Ambisi Mega Proyek Arab Saudi Visi 2030 yang Terbentur Realitas Fiskal
Membangun peradaban masa depan di atas pasir gurun ternyata membutuhkan lebih dari sekadar rilis video promosi berkualitas tinggi berdurasi sinematik. Hampir satu dekade sejak Mohammed bin Salman meluncurkan cetak biru ambisius bertajuk Mega Proyek Arab Saudi Visi 2030, kerajaan kaya minyak ini mulai menyadari bahwa gravitasi ekonomi jauh lebih kuat ketimbang mimpi-mimpi futuristik. Tekanan fiskal yang kian mencekik akibat volatilitas pasar minyak memaksa Dana Investasi Publik (PIF) melakukan audit realitas secara mendalam. Akibatnya, narasi megah tentang kota-kota tanpa karbon kini berganti menjadi cerita tentang efisiensi anggaran, penundaan tenggat waktu, dan pemangkasan skala proyek yang cukup dramatis (argaamplus.s3.amazonaws.com).
Koreksi paling mencolok dari rangkaian proyek fantastis ini dapat dilihat pada NEOM, khususnya "The Line"—sebuah kota linier yang awalnya dipasarkan sepanjang 170 kilometer untuk menampung sembilan juta manusia modern. Namun, realitas di lapangan per akhir tahun lalu menunjukkan bahwa proyek mercusuar ini menyusut drastis menjadi hanya 2,4 kilometer dengan target populasi yang dipangkas hingga 95 persen (Global Construction Review). Mengubah gurun menjadi oasis fiksi ilmiah ternyata membutuhkan biaya yang membengkak hingga mencapai estimasi US$ 8,8 triliun, sebuah angka yang membuat para akuntan kerajaan harus mengurut dada. Ketidakpastian finansial ini bahkan memaksa penundaan tanpa batas waktu untuk ajang Asian Winter Games 2029 di Trojena, yang diikuti dengan pembatalan kontrak infrastruktur bernilai miliaran dolar secara sepihak (Radar Madura).
Setali tiga uang dengan NEOM, proyek Mukaab di Riyadh—sebuah struktur kubus raksasa yang diklaim mampu memuat dua puluh gedung Empire State—kini bernasib tak ubahnya monumen ekskavasi yang membeku. Investigasi dari Reuters mengonfirmasi bahwa aktivitas di lapangan telah ditangguhkan dan komitmen pendanaannya dievaluasi ulang setelah memicu polemik arsitektural yang dianggap menyerupai Ka'bah (Republika Online; Daily Ittehad). Memindahkan pusat gravitasi ekonomi dari sekadar menyedot minyak menjadi pusat hiburan global ternyata tidak semudah membalikkan telapak tangan saat kas negara mulai berhemat. Target penyelesaian mahakarya New Murabba ini pun terpaksa digeser mundur secara perlahan dari tahun 2030 menuju tahun 2040 demi menyelamatkan neraca keuangan dari kebangkrutan gaya baru.
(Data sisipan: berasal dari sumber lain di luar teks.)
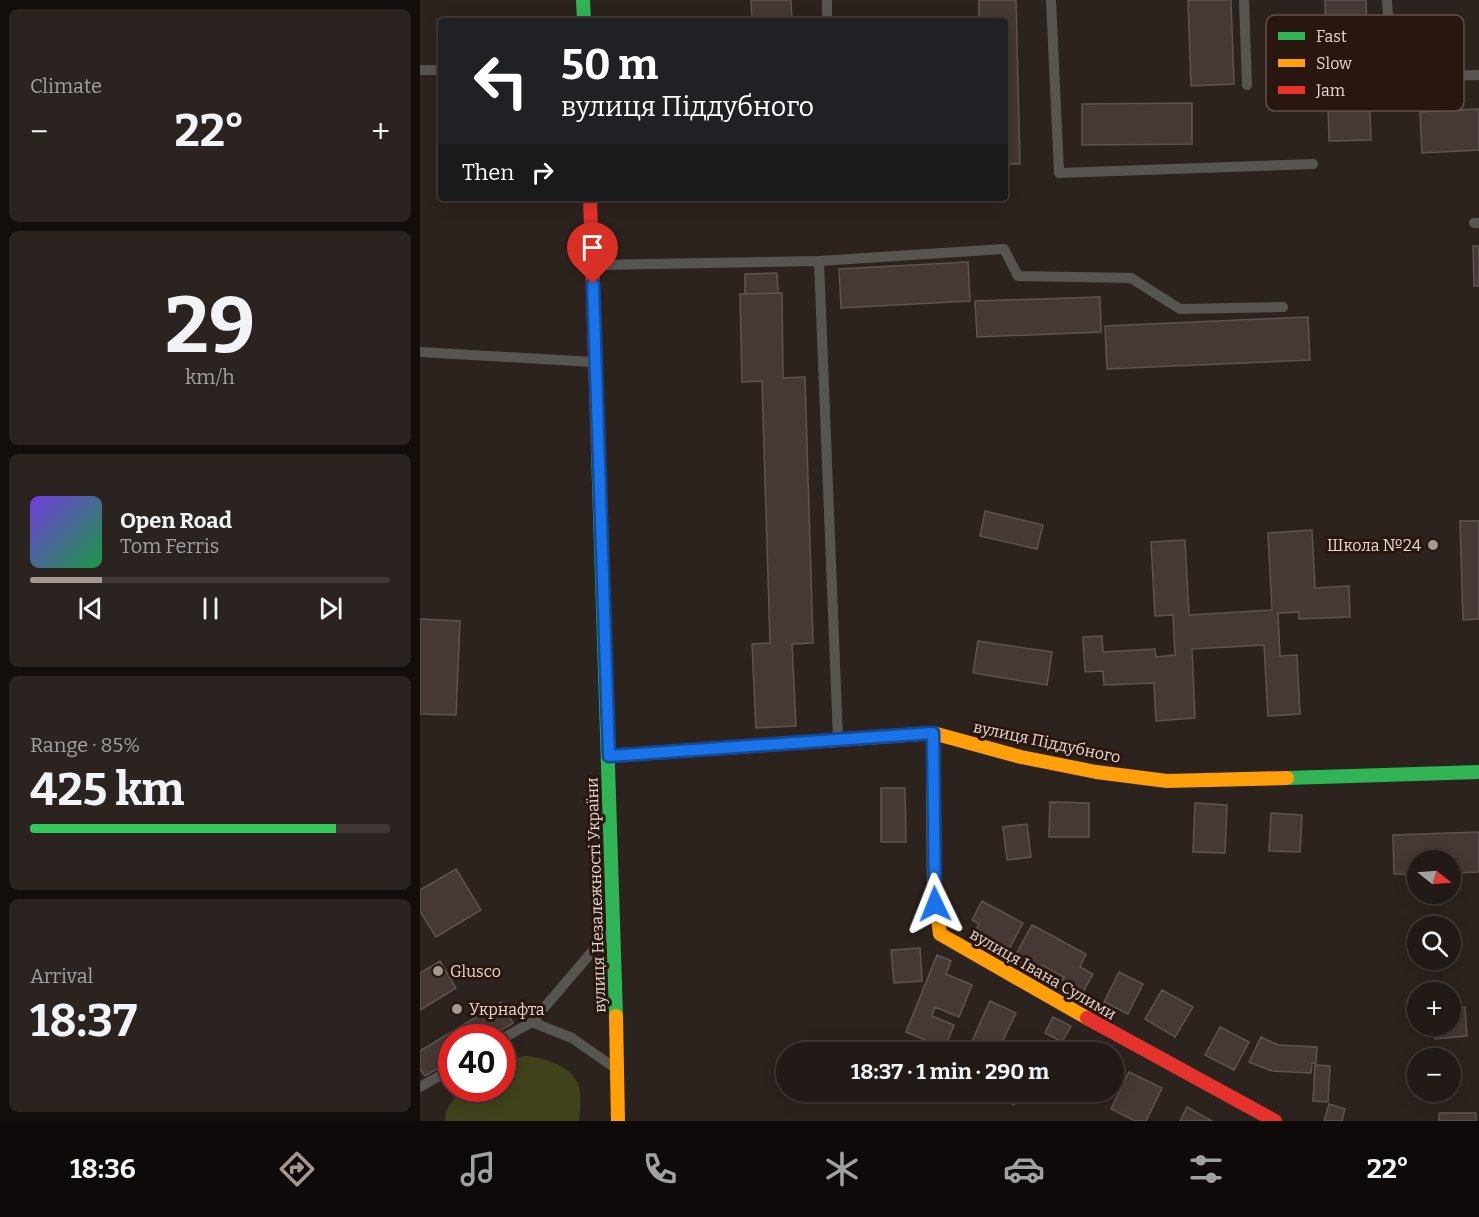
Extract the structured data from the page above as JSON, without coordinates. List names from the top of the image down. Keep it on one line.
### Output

Kendati demikian, tidak semua ambisi melambat; beberapa proyek yang telanjur mengikat janji dengan komunitas internasional terpaksa tetap dipacu demi menjaga gengsi global kerajaan. Proyek infrastruktur seperti King Salman Gate di Makkah dan situs EXPO 2030 Riyadh terus dikebut dengan suntikan dana darurat karena memiliki tenggat waktu mati yang tidak bisa dinegosiasikan ulang (The National; Gulf Construction). Proyek hiburan Qiddiya pun masih menunjukkan tanda-tanda kehidupan dengan pembukaan wahana Aquarabia demi membuktikan kepada dunia bahwa Saudi tidak sepenuhnya kehabisan napas (iNews.id). Ini adalah strategi manajemen prioritas yang pragmatis: mendanai apa yang wajib selesai untuk acara internasional, dan menyembunyikan sisanya di bawah karpet evaluasi.
Pengereman mendadak pada proyek-proyek raksasa ini membuktikan bahwa minyak, tidak peduli seberapa melimpahnya, memiliki batas dalam mendanai imajinasi tanpa batas. Kegemaran awal untuk membangun sesuatu yang "terbesar" dan "tercepat" di dunia kini harus tunduk pada disiplin fiskal yang diakui sendiri oleh para menteri kerajaan secara transparan. Visi 2030 tidak sepenuhnya mati, ia hanya sedang dipaksa turun dari langit utopia menuju realitas bumi yang keras dan penuh kalkulasi. Arab Saudi sedang belajar dengan cara yang mahal bahwa citra modernitas sejati tidak dibangun dari panjangnya tembok kaca di tengah gurun, melainkan dari ketahanan ekonomi yang logis.